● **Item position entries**
_____

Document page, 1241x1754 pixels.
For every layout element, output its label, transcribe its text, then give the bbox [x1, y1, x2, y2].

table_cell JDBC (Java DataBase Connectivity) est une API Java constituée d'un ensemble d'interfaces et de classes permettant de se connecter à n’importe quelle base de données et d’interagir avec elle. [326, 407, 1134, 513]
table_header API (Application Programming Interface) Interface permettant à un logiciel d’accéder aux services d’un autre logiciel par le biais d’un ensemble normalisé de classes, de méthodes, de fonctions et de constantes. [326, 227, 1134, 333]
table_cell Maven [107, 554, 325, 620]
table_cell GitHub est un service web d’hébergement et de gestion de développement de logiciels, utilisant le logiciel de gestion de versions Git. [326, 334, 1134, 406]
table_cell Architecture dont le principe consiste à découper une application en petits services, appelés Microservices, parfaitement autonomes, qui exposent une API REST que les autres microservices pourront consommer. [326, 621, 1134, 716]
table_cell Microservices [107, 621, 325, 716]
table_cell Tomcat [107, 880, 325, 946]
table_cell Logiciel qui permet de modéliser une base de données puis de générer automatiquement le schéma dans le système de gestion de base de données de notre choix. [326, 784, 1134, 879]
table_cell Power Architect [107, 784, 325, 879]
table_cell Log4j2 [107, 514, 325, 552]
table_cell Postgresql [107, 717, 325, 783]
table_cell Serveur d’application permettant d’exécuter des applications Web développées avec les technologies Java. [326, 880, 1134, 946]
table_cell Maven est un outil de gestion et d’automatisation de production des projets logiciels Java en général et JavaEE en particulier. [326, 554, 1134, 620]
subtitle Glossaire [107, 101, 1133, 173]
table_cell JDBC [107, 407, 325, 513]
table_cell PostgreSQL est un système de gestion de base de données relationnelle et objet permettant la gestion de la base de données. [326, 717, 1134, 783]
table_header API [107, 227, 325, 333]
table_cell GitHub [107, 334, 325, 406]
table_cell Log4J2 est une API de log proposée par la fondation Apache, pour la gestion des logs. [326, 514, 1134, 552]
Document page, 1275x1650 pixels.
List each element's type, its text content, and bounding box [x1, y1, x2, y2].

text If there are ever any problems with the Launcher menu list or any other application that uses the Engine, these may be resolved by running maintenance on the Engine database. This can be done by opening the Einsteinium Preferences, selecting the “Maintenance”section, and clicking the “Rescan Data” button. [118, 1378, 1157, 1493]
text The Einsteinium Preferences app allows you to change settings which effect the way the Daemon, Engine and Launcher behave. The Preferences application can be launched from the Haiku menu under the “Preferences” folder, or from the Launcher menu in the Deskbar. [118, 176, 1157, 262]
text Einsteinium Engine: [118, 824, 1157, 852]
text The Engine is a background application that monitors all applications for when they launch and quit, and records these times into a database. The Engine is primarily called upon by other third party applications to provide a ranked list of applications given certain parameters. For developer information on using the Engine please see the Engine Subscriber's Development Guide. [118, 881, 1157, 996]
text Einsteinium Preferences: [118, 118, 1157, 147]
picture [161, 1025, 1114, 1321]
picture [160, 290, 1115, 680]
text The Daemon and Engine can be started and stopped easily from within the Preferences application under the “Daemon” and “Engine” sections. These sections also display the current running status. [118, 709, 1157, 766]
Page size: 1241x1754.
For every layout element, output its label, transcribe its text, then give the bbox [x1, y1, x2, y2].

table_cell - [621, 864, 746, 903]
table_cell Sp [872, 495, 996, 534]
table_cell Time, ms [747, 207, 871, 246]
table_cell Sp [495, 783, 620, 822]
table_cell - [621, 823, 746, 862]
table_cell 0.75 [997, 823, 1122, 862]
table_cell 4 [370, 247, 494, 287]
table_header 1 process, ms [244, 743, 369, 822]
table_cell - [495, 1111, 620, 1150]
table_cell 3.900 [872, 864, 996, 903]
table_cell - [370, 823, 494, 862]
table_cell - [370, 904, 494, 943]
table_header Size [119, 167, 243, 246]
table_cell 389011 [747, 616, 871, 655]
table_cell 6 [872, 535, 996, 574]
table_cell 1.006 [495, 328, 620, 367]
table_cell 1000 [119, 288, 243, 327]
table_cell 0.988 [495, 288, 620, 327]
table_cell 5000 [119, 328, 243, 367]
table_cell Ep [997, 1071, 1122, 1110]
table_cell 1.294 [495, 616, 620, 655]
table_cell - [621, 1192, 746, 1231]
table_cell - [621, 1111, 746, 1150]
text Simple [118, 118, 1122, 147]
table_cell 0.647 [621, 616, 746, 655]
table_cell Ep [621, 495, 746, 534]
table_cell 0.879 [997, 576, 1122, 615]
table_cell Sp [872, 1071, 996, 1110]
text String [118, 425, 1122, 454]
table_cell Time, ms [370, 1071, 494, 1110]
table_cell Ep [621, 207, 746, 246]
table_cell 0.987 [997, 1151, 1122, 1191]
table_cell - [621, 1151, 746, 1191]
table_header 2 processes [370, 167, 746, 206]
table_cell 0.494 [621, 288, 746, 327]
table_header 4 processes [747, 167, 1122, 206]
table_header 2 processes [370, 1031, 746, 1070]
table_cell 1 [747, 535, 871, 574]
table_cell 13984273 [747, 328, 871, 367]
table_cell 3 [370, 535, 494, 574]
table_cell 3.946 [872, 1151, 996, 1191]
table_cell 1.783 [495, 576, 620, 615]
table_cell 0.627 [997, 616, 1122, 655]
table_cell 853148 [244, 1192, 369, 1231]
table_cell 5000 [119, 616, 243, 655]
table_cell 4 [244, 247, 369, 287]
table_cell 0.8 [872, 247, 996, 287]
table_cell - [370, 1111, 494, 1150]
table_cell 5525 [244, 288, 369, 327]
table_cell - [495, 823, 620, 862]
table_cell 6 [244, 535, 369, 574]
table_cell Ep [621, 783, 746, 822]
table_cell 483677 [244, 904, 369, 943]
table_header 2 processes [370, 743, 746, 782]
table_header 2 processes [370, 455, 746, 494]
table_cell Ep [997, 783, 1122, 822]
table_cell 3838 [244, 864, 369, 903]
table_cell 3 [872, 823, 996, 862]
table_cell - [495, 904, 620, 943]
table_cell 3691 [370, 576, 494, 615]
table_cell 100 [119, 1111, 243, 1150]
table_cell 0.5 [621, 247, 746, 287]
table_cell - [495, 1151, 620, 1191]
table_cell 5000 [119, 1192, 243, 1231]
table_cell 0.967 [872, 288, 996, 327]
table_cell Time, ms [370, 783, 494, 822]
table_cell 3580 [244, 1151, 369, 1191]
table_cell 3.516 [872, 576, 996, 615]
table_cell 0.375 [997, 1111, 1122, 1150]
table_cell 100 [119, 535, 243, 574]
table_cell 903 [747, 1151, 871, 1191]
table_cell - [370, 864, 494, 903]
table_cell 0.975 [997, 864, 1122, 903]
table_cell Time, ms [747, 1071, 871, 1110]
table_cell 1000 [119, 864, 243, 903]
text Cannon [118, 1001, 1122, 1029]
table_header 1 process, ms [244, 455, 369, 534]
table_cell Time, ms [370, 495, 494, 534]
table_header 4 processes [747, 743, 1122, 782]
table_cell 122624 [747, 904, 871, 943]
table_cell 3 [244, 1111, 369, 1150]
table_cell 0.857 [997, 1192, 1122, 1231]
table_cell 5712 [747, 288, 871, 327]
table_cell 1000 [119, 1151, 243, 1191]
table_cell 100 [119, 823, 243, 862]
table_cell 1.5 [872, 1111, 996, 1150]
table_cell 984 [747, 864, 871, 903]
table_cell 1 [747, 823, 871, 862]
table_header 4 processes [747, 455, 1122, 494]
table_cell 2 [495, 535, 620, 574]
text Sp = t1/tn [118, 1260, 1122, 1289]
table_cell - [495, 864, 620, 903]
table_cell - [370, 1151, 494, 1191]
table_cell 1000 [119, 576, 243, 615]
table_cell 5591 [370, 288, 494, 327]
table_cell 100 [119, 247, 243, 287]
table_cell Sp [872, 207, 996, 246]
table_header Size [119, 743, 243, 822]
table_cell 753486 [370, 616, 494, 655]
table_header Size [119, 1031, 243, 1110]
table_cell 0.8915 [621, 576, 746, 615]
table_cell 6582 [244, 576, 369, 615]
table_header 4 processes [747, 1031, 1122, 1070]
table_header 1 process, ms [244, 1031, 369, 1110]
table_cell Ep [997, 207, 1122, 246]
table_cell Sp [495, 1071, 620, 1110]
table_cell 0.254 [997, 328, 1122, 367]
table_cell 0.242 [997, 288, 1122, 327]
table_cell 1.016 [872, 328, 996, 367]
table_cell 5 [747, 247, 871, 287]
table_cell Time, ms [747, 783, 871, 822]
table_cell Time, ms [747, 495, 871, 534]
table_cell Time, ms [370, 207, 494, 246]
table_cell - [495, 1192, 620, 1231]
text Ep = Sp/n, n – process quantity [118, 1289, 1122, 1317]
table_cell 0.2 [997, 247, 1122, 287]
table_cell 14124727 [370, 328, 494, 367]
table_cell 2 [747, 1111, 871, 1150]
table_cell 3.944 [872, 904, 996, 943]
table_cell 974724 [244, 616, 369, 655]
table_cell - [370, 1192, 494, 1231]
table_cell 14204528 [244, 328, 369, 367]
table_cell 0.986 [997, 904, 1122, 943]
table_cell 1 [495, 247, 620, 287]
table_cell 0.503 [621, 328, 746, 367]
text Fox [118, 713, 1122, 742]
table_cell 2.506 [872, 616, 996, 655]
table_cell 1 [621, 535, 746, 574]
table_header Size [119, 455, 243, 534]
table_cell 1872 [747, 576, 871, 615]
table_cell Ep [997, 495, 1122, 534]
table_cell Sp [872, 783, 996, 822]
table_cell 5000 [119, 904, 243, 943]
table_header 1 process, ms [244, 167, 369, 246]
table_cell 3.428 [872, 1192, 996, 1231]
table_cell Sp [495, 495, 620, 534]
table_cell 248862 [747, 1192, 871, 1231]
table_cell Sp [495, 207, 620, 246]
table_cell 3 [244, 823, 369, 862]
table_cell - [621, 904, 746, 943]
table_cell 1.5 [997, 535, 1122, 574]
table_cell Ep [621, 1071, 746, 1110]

_____

● **Problem requirements**
Show every line of the records above that contains the string "Document", copying each one in full.

● **The completed task**
Document page, 1241x1754 pixels.
Document page, 1275x1650 pixels.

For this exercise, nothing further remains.